Squinting up at the house against the early-evening sun, I noticed a curtain move in a second-story window behind one of the small balconies. That would be in the room belonging to the Gambinis, one of the two New York couples visiting for the week.

“Alright, I'll help. As long as I don't have to cook. You know I can't cook.”

Just then, my little black dog, Dolly, came skittering around the corner of the house and jumped up on my leg to greet me. All whimpers, licks, and happy wags. As Dolly hit my leg, the cardboard shirt boxes in my arms tumbled to the ground.

“Dolly!”

I cradled Dolly and smothered her with kisses. Daddy and my sisters had given me the pup a week earlier to keep me company, and no doubt, to act as a distraction from the heartache of my broken engagement. I named her after Great Grandma Knox.
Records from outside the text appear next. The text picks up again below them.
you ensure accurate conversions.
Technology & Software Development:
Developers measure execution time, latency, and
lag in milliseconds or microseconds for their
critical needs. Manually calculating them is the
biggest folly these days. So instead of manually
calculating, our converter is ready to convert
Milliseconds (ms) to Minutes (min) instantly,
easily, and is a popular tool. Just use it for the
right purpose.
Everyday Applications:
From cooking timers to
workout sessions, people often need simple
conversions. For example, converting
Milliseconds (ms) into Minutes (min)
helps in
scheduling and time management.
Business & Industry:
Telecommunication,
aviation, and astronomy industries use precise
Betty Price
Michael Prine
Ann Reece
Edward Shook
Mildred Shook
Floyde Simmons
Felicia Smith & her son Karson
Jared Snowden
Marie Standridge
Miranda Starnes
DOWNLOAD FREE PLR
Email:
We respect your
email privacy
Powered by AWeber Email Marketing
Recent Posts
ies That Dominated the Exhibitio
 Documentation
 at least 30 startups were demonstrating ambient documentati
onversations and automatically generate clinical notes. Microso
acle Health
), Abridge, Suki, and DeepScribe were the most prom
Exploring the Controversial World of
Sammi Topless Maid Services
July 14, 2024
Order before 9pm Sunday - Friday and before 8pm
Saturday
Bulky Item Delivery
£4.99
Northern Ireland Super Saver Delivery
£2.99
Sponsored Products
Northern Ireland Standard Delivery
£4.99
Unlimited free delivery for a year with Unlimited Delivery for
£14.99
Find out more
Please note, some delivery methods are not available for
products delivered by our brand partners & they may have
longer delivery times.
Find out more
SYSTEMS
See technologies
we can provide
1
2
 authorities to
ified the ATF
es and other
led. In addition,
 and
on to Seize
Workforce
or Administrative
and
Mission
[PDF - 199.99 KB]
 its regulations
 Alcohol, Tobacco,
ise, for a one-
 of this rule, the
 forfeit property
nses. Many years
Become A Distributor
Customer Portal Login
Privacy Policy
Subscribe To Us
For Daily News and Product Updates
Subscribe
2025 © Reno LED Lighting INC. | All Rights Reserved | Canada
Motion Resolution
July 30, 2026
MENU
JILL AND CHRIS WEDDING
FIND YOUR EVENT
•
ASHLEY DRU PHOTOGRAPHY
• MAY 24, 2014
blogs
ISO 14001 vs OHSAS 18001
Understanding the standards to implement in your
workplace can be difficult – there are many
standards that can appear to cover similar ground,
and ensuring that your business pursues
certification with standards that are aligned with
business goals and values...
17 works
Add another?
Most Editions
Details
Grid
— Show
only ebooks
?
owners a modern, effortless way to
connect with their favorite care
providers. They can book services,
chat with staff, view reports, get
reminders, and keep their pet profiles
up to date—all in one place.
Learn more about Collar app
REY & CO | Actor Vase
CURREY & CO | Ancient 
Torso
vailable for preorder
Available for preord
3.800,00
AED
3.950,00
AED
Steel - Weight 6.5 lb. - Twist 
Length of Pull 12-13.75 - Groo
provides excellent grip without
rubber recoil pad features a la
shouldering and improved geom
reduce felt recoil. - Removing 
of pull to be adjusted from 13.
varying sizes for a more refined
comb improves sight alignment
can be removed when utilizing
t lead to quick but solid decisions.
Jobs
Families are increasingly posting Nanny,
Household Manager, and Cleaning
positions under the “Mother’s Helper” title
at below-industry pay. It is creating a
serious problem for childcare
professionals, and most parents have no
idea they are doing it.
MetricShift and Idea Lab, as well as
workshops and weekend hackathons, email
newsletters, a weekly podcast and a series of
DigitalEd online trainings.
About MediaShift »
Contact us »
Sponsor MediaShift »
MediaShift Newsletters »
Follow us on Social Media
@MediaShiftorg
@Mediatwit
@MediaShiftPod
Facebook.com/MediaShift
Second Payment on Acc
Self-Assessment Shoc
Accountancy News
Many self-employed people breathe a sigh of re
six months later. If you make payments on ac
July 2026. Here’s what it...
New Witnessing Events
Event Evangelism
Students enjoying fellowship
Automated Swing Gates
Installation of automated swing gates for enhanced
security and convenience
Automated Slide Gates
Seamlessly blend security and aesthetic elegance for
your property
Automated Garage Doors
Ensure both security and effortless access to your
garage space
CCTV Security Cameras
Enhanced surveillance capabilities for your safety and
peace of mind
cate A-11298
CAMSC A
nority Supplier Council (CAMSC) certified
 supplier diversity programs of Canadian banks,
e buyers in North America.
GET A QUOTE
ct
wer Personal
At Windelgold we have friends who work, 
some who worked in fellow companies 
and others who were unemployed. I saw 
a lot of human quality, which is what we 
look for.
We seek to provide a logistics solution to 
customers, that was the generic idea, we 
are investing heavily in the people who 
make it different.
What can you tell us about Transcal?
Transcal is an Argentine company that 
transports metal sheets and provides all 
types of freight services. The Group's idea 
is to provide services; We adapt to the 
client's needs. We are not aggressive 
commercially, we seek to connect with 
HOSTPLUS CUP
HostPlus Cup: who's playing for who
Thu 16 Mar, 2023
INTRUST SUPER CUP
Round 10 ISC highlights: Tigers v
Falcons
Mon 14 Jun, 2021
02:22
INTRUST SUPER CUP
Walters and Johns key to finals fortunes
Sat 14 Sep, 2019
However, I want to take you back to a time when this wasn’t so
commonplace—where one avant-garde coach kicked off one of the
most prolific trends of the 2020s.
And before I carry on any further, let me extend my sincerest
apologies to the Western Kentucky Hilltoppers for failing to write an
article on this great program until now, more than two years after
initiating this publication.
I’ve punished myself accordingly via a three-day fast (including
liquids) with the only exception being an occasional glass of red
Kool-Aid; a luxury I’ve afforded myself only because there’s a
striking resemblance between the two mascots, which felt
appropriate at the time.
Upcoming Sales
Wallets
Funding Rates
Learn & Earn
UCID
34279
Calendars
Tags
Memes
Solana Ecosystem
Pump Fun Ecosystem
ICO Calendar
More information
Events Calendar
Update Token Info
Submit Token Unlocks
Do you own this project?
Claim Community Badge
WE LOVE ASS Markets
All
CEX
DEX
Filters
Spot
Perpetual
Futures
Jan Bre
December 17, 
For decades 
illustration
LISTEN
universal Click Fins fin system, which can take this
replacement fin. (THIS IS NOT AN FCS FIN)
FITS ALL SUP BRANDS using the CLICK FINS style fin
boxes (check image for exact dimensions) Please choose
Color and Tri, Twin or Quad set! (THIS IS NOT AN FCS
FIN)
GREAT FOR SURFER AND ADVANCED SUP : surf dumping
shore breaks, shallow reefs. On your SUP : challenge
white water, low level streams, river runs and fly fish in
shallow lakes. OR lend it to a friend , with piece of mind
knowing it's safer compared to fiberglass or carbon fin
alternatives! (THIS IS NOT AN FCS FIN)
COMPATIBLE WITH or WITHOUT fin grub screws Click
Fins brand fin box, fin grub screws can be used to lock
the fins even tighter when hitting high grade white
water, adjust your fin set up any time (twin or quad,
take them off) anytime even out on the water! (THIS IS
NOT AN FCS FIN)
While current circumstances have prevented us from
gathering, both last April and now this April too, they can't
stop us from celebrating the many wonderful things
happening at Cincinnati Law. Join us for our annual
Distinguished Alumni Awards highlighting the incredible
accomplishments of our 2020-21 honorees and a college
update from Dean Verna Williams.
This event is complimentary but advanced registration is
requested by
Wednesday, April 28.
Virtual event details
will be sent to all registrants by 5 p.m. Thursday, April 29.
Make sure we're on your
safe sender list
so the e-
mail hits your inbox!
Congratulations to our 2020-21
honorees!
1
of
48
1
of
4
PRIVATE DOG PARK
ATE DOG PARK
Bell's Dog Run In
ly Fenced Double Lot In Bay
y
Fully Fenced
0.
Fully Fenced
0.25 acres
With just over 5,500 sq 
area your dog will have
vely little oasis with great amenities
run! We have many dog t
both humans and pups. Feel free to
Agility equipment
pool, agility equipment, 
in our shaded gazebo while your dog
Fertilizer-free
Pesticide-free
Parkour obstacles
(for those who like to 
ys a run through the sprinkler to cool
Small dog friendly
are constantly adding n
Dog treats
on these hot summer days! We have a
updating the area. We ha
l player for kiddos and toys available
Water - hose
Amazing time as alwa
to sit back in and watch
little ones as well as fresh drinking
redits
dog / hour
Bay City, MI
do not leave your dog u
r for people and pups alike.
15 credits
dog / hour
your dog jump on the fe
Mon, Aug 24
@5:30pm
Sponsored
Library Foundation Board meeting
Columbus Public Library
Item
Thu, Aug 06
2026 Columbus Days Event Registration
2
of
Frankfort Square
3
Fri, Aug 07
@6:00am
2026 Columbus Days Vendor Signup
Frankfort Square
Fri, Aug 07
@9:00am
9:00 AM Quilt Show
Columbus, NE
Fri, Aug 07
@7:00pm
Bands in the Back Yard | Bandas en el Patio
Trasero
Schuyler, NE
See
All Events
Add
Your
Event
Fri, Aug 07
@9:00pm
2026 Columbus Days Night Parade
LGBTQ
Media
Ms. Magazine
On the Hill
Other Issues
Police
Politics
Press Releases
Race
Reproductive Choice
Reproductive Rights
Amy climbed down the porch stairs, still holding her lunch box, and followed the rose-lined gravel path flanked by Daphne's carefully pruned shrubs and flower gardens until she stood next to me. I put Dolly on the drive, and the pup was more than happy to jump all over Amy and deliver more licks.

Picking up the spilled boxes and shirts, I caught a smile flicker across Daphne's face, before she dabbed her eyes with her hankie and said, “I knew I could count on y'all, Eva.”